There’s more where that came from. On care coordination, the report found “229 other doctors involved in treating one average primary care physician’s Medicare patients,” and half of all adults (not just Medicare patients) reported “problems of care coordination, notification of test results, and communication among doctors.” On transparency, less than half of patients “receive clear information on the benefits and trade-offs of treatments” and nearly two-thirds of patients “don’t know how much their care costs until they receive a bill” – a finding that leaves the rest of us wondering how that other third figured it all out on their own.

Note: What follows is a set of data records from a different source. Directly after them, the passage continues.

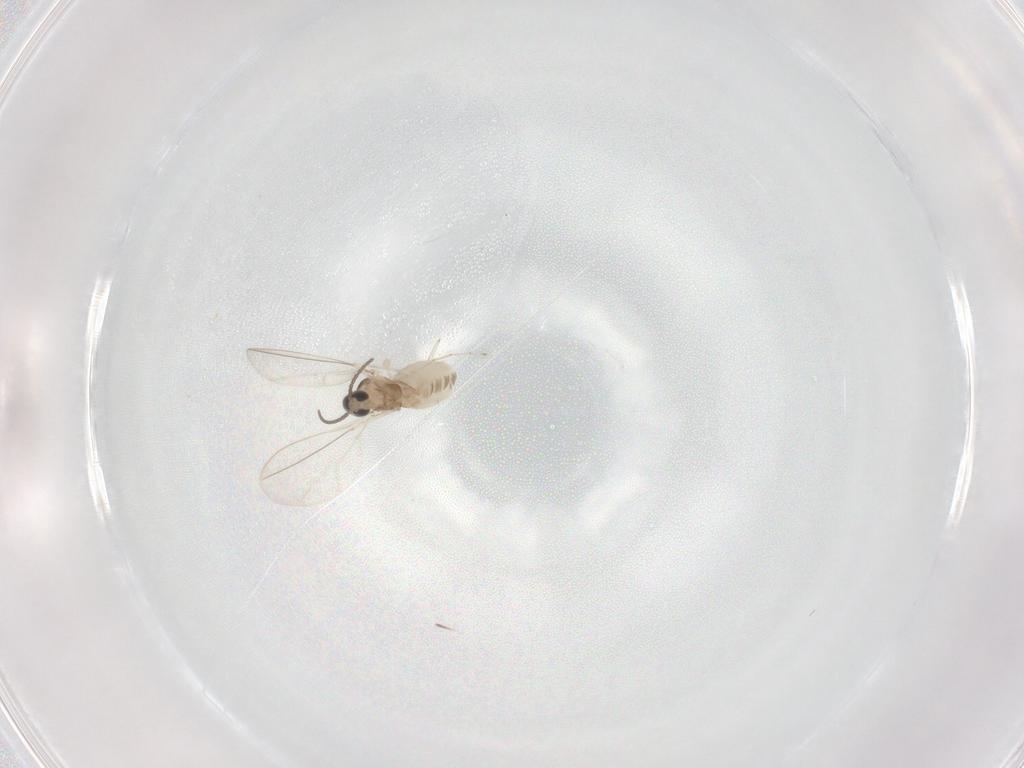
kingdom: Animalia
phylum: Arthropoda
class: Insecta
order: Diptera
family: Cecidomyiidae
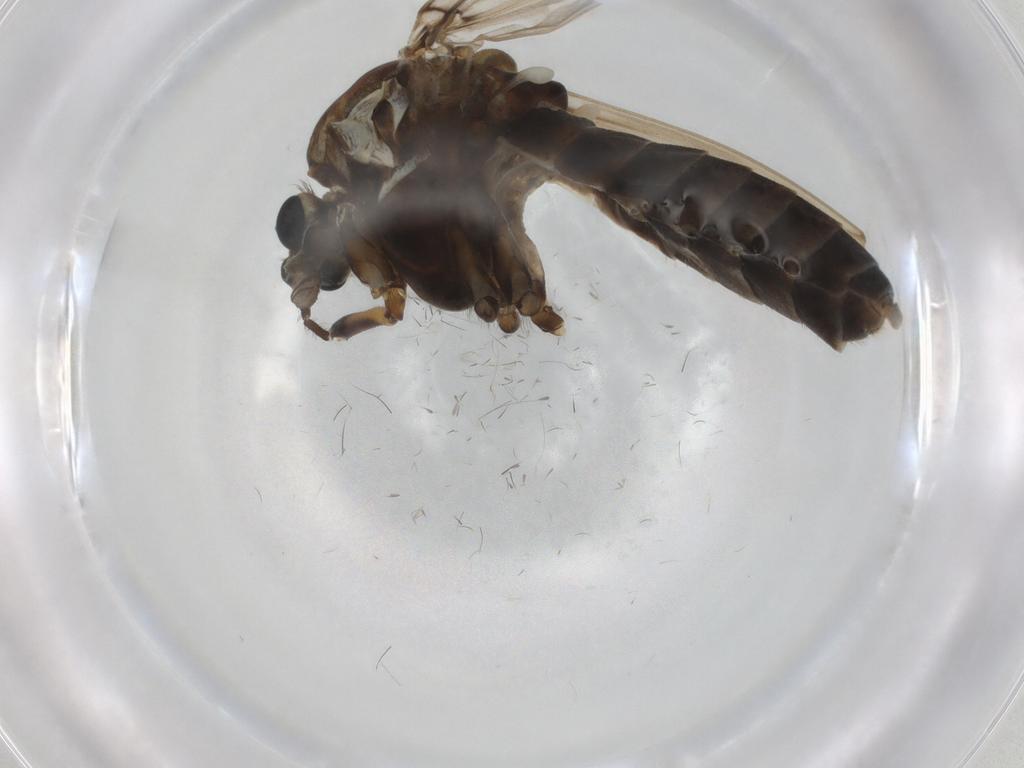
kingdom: Animalia
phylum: Arthropoda
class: Insecta
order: Diptera
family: Chironomidae
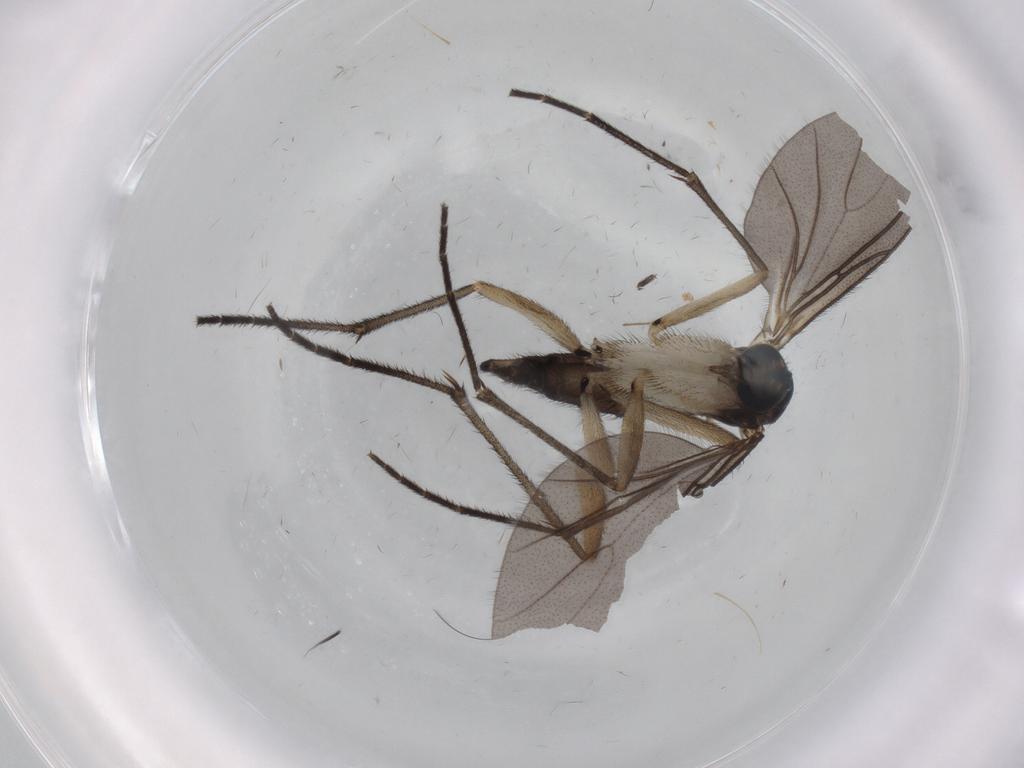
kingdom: Animalia
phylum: Arthropoda
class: Insecta
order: Diptera
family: Sciaridae
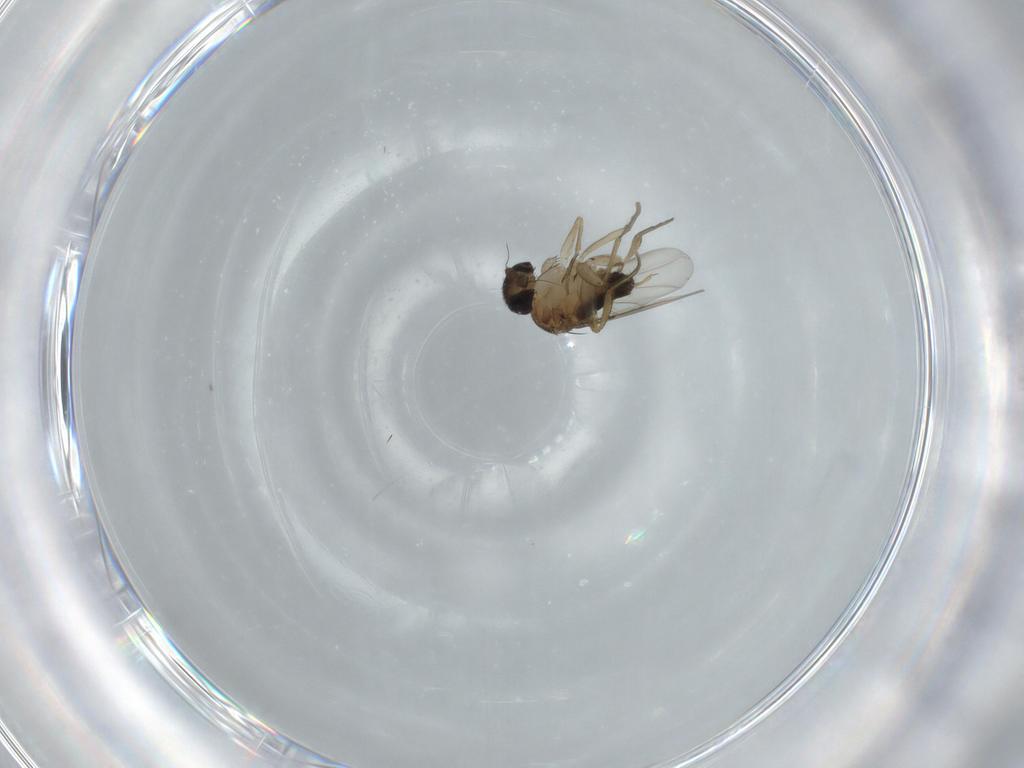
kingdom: Animalia
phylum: Arthropoda
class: Insecta
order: Diptera
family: Phoridae
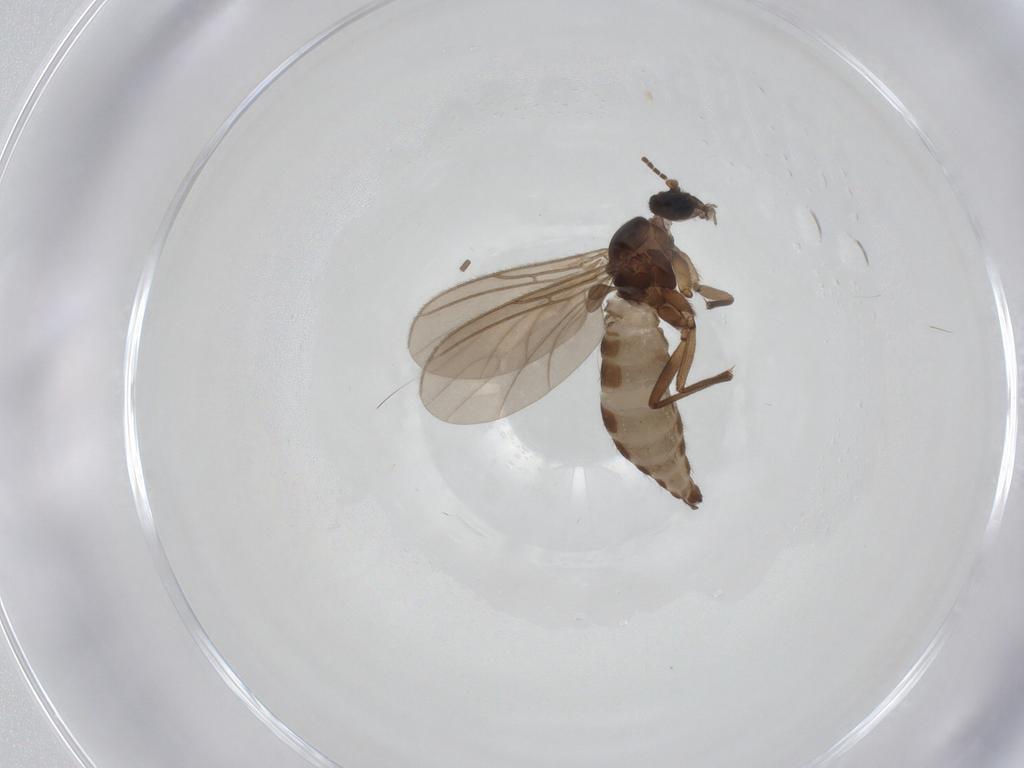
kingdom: Animalia
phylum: Arthropoda
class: Insecta
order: Diptera
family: Sciaridae
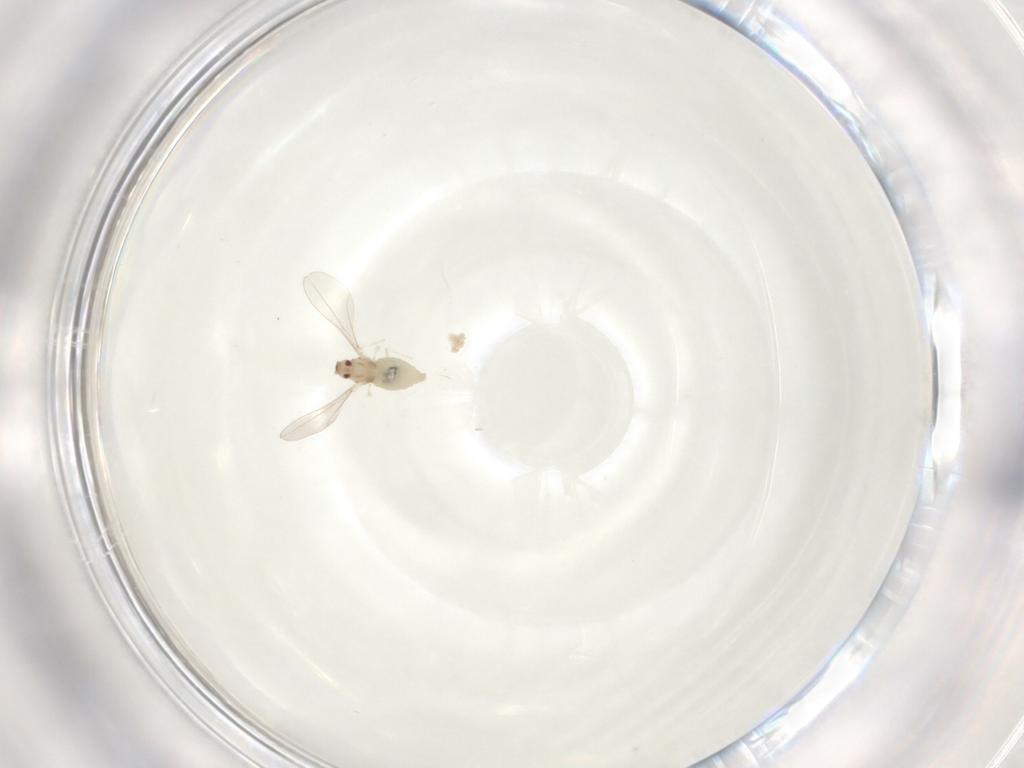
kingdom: Animalia
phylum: Arthropoda
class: Insecta
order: Diptera
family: Cecidomyiidae
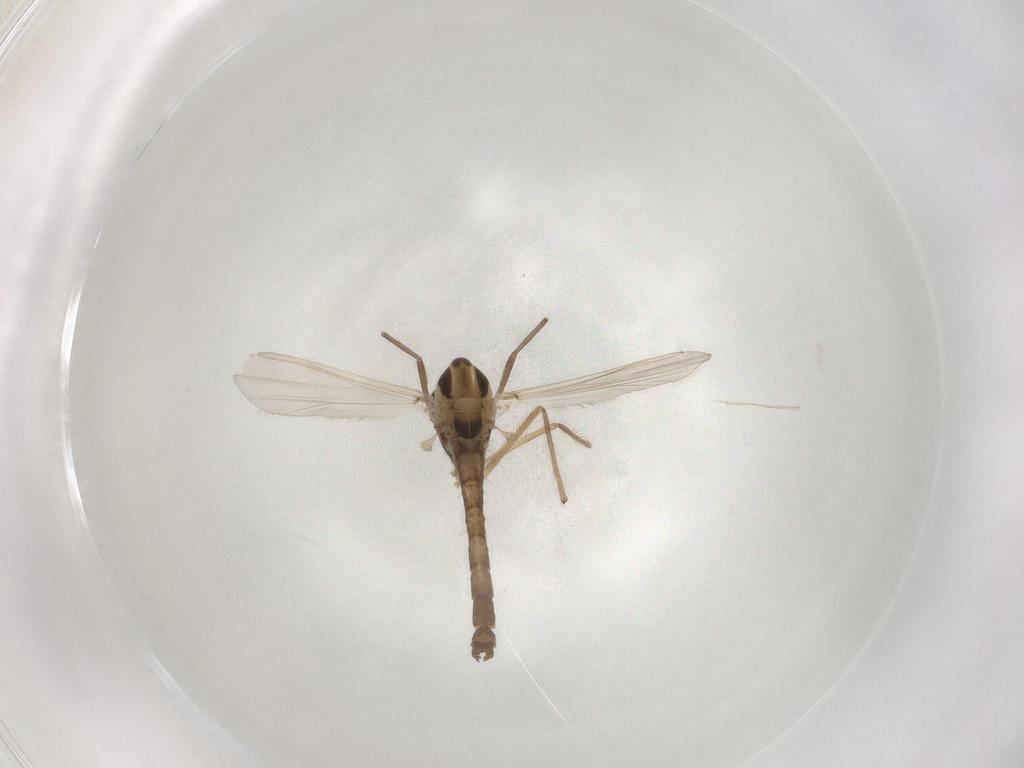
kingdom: Animalia
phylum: Arthropoda
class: Insecta
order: Diptera
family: Chironomidae
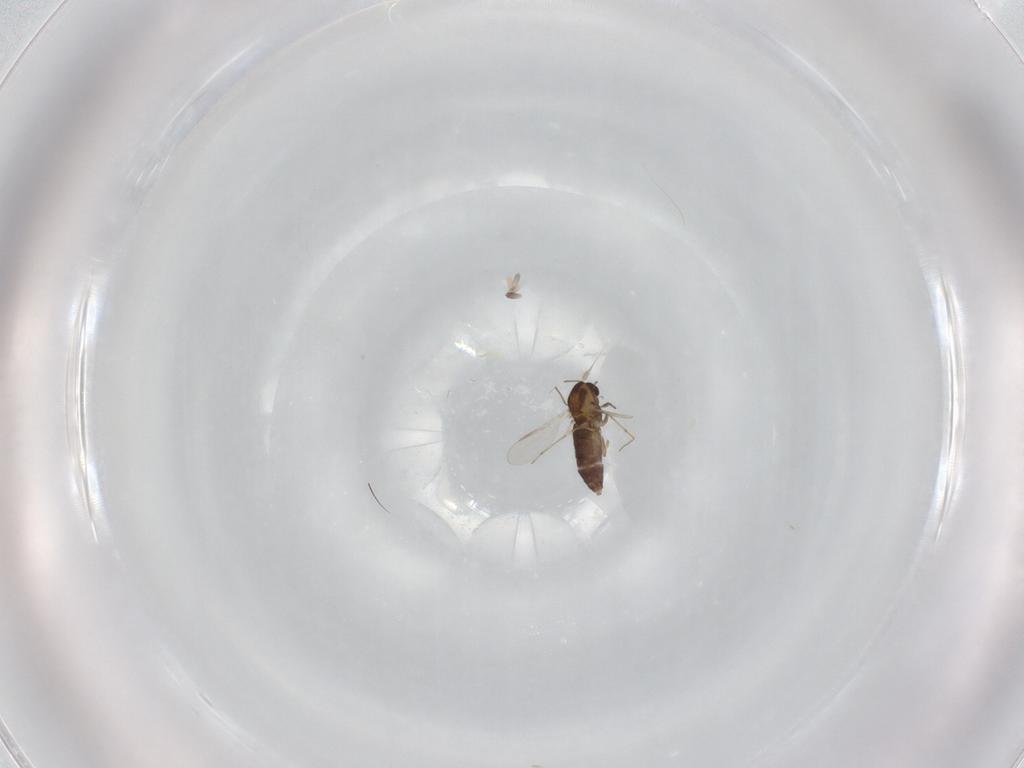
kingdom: Animalia
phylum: Arthropoda
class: Insecta
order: Diptera
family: Chironomidae
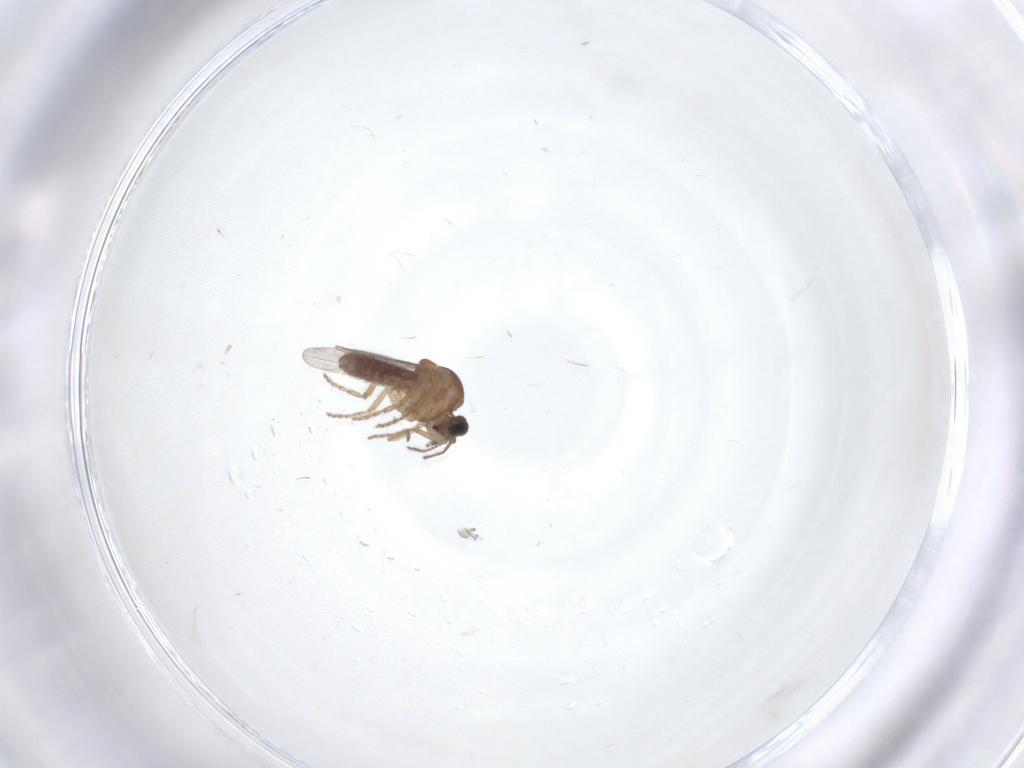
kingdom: Animalia
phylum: Arthropoda
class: Insecta
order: Diptera
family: Ceratopogonidae
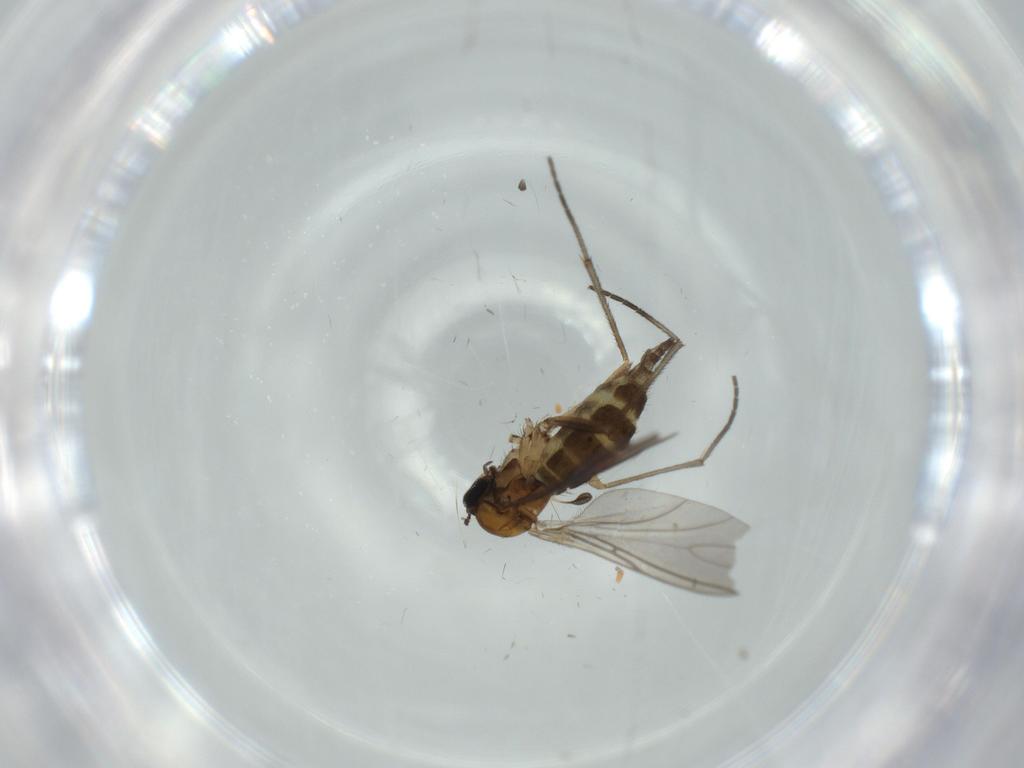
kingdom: Animalia
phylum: Arthropoda
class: Insecta
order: Diptera
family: Sciaridae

It’s time to call off the fear mongering that says reform will ruin our current system, when in fact the system is doing a pretty ruinous job all by itself. The chair of the report’s 18-member author panel made up of doctors, business people and public officials was quick to point out that its findings give the lie to the “very common notion that quality will suffer if less money is spent.” What’s been portrayed as an “either/or” situation is really a “yes/and” choice. No one’s saying it will be easy to change a complex system, but that’s no excuse for not pursuing opportunities to take at least that one third off the top of our national health care spending tab – worth about $750 billion – and make a better system in the process.